Viewing a single comment thread. View all comments

BrotherAmazing t1_iyaux7r wrote

A deep neural network can approximate and function.

A deep recurrent neural network can approximate any algorithm.

The are mathematically proven facts. Can the same be said about “a bunch of decision trees in hyperspace”? If so, then I would say “a bunch of decision trees in hyperspace” are pretty darn powerful, as are deep neural networks. If not, then I would say the author has made a logical error somewhere along the way in his very qualitative reasoning. Plenty of thought experiments in language with “bulletproof” arguments have led to “contradictions” in the past, only for a subtle logical error to be unveiled when we stop using language and start using mathematics.

2

Difficult-Race-1188 OP t1_iyaxhbe wrote

The argument goes much further, NNs are not exactly learning the data distribution. If they had, the affine transformation problem would have been already taken care of, there would have been no need for data augmentation by rotating or flipping. Also approximating any algorithm doesn't necessarily mean the underlying data is following a distribution made out of any known algorithm. Also, Neural network struggle even to learn simple mathematical functions, all they do in the approximation is make piecewise assumptions of algorithms.

Here's the grokking paper review that told that NN couldn't generalize to this equation:

x³ + xy² + y (mod 97)

Article: https://medium.com/p/9dbbec1055ae

Original paper: https://arxiv.org/abs/2201.02177

1

BrotherAmazing t1_iyazrs4 wrote

Again, they can approximate any function or algorithm. This is proven mathematically.

Just because people are confounded by examples of DNNs that don’t seem to do what they want them to do, and just because people do not yet understand how to construct DNNs that exist that can indeed do these things does not mean they are “dumb” or limited.

Perhaps you are constructing them wrong. Perhaps the engineers are the dumb ones? 🤷🏼

Sometimes people literally argue, just with plain english and not mathematics, that basic mathematically proven concepts are not true.

If you had a mathematical proof that showed DNNs were equivalent to decision trees or incapable of performing certain tasks, with a mathematical proof, neat! If you argue DNNs can’t perform tasks that can be reduced to functions or algorithms though, and do it in mere language without mathematical proofs, I’m not impressed yet!

2

Difficult-Race-1188 OP t1_iyc8451 wrote

https://arxiv.org/pdf/2210.05189.pdf

Read this paper, it's been proven that neural networks are decision trees, not a mere approximation but precisely that only. 3rd line in the abstract.

1

BrotherAmazing t1_iyeq8zq wrote

Interesting—I will have a read when I have time to read and check the math/logic. Thanks!

I do think I am allowed to remain skeptical for now because this was just posted as a pre-print with a single author a month ago and has not been vetted by the community.

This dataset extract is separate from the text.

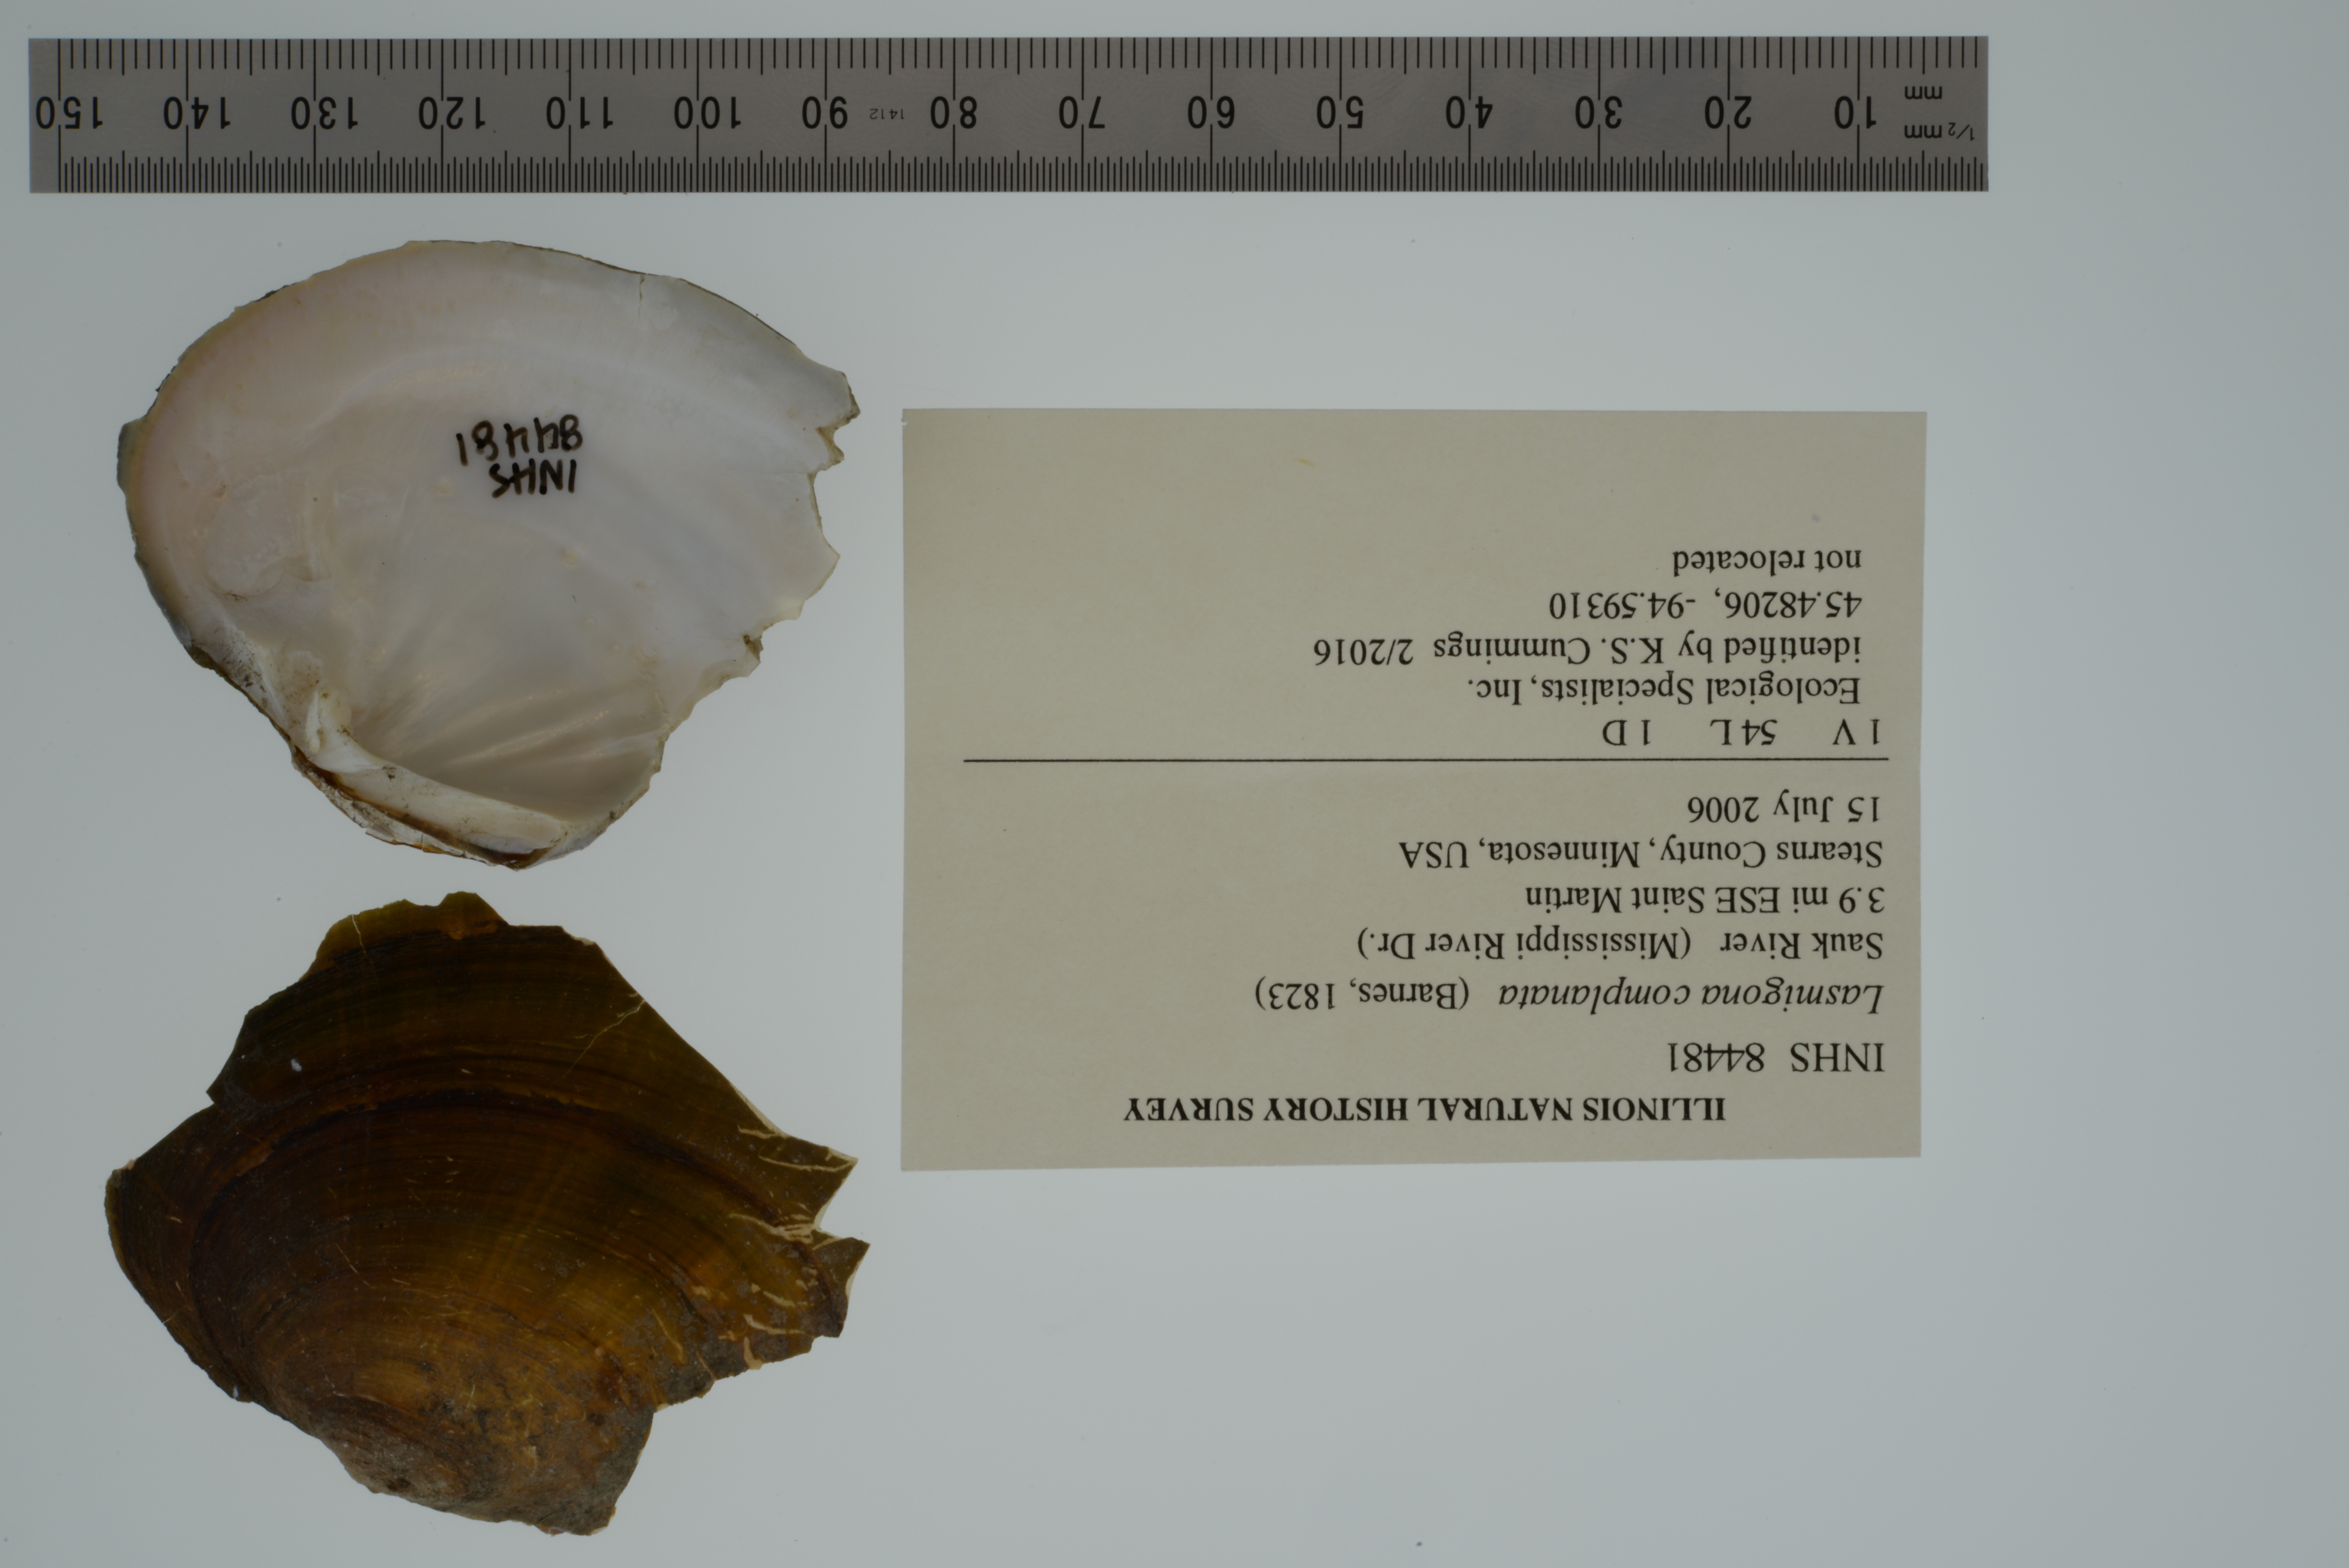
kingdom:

Besides, if there is an equivalence between recurrent neural networks, convolutional neural networks, fully connected networks, policies learned with deep reinforcement learning, and all of this regardless of the architecture, how the network is trained, and so on, and there always exists a decision tree that is equivalent, then I would say:

  1. Very interesting

  2. Decision trees are then more flexible and powerful than we give them credit for, not NNs are less flexible and less powerful than they have been proven to be.

  3. What is it about decision trees that makes people not use them in practice for anything too complicated on full motion video, etc? How does one construct the decision tree “from scratch” via training except by training the NN first, then building a decision tree that represents the NN? I wouldn’t say “they’re the same” from an engineering and practical point of view if one can be trained efficiently and the other cannot, but can only be built once the trained NN already exists.

2